The authors evaluate a range of language models on a benchmark designed to assess robustness in tool-use scenarios involving perturbations and varying task complexity. Results show that models exhibit significant performance degradation under perturbed conditions compared to non-perturbed settings, with recovery capabilities and replanning efficiency being particularly affected. The evaluation reveals that model scale improves task completion more rapidly than fault-tolerance, and explicit prompting provides only partial improvement in handling implicit semantic failures. Models show substantial performance drops under perturbation compared to non-perturbed settings, indicating that robustness is not a natural by-product of general task proficiency. Recovery performance declines and recovery cost increases as perturbations become more implicit and persistent, suggesting a fundamental challenge in detecting semantic errors. Fault-tolerance improves much more slowly with model size than task completion, highlighting dynamic replanning as a distinct capability not addressed by scaling alone.
The authors evaluate a range of large language models on a benchmark designed to test dynamic path discovery and error recovery in tool-integrated reasoning. Results show that performance degrades significantly under perturbation conditions compared to non-perturbed settings, with explicit and implicit failures affecting recovery differently. The failure-aware prompt consistently improves outcomes, but models still struggle with implicit semantic errors and exhibit inefficient replanning, especially in complex scenarios. Performance drops sharply under perturbation modes compared to non-perturbed conditions, indicating that recovery is a distinct challenge from basic task completion. Explicit perturbations are easier to handle than implicit ones, with models showing much lower recovery rates and higher recovery costs for semantic errors. A failure-aware prompt improves recovery, but models still fail to recover effectively from persistent implicit failures, suggesting a fundamental limitation in anomaly detection and replanning.
The experiments evaluate large language models on a benchmark designed to assess dynamic replanning and error recovery during tool-use tasks across varying perturbation modes and increasing complexity levels.

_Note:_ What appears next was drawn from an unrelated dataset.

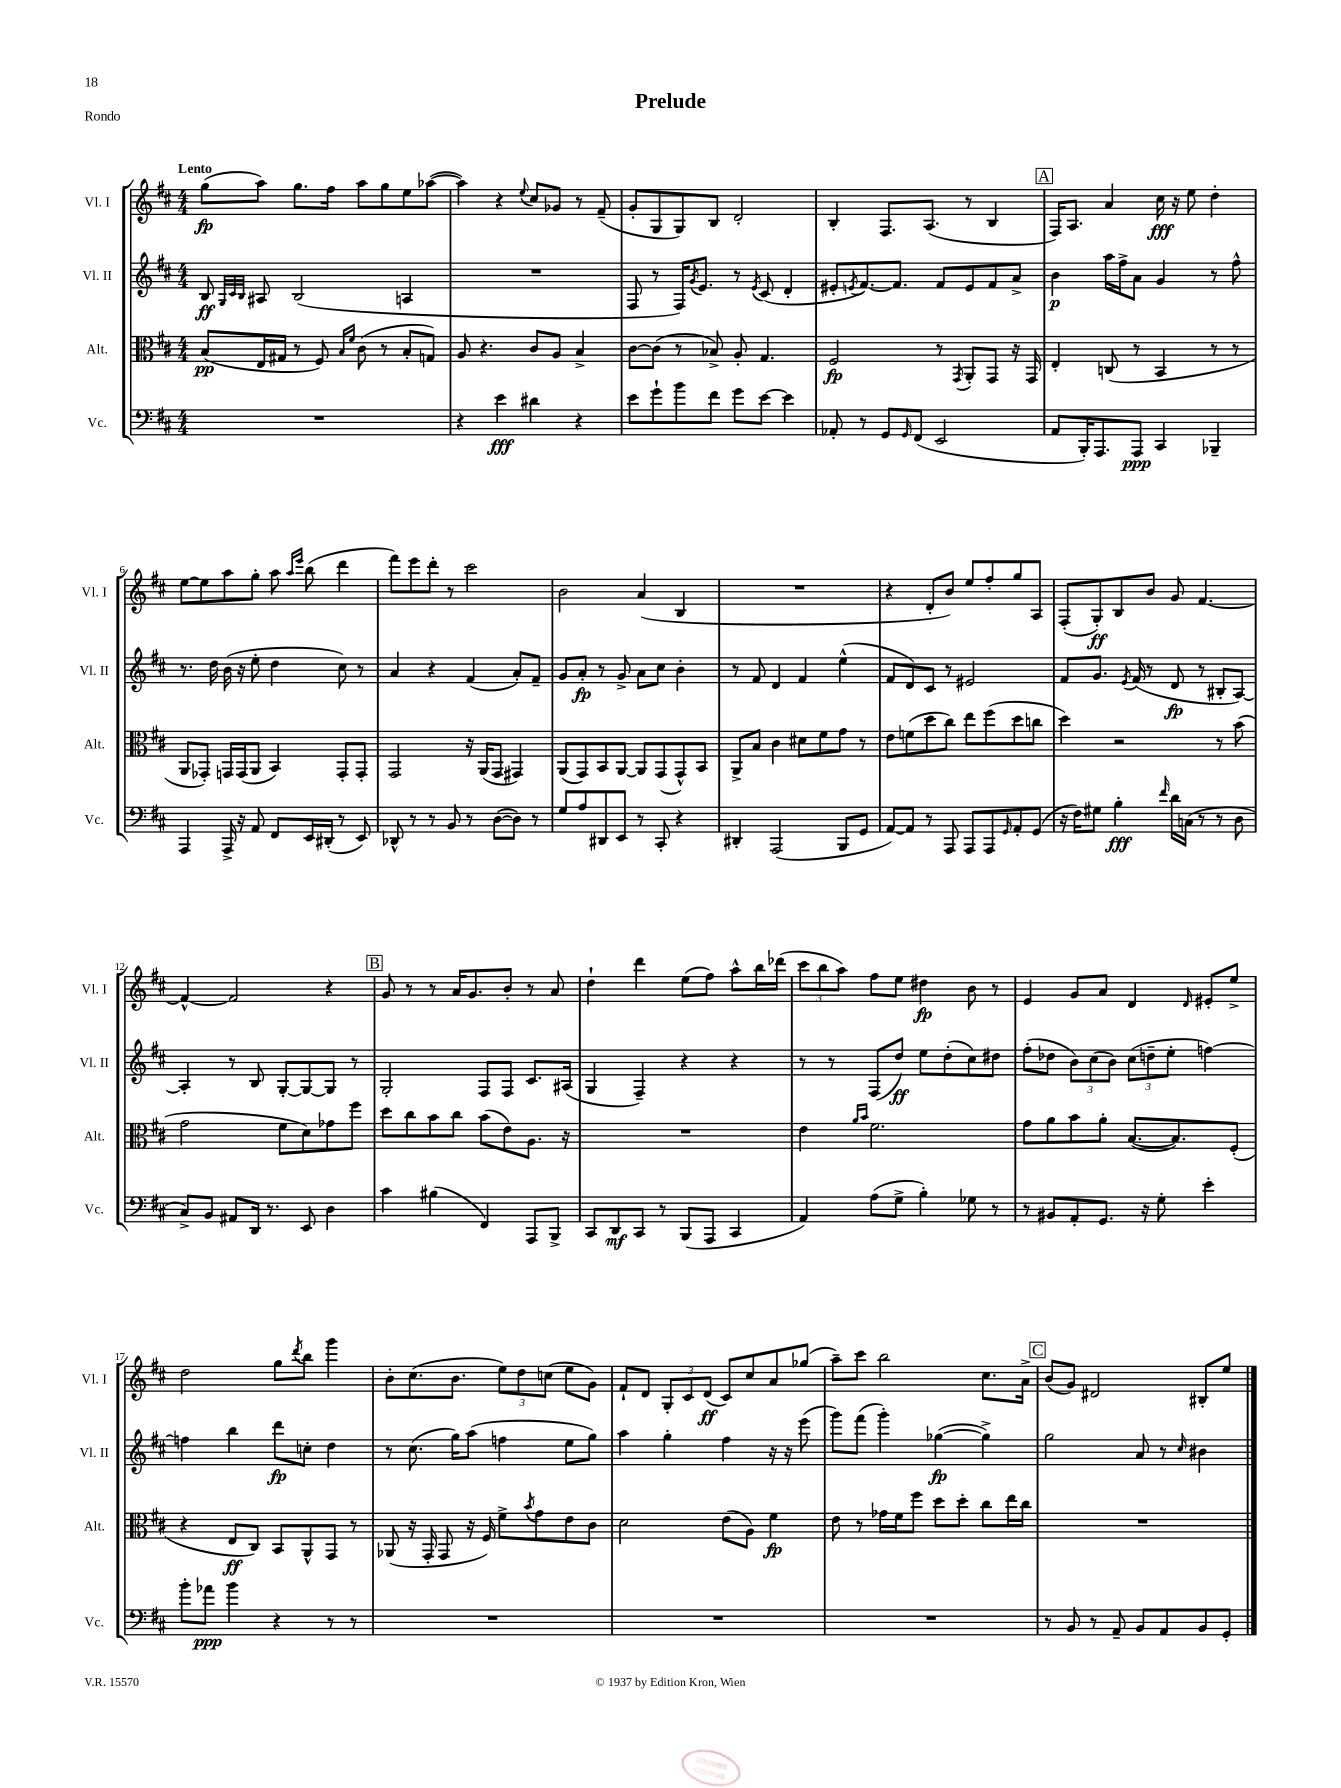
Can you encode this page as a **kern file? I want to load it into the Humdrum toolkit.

Results indicate that model performance degrades substantially under perturbations, with implicit semantic failures posing the greatest challenge for detection and recovery. While failure-aware prompting and increased model scale both enhance basic task execution, they only partially improve fault-tolerance, revealing a persistent gap in handling deceptive errors. Ultimately, the findings demonstrate that robust dynamic replanning remains a distinct capability that cannot be resolved through scaling or standard prompting alone.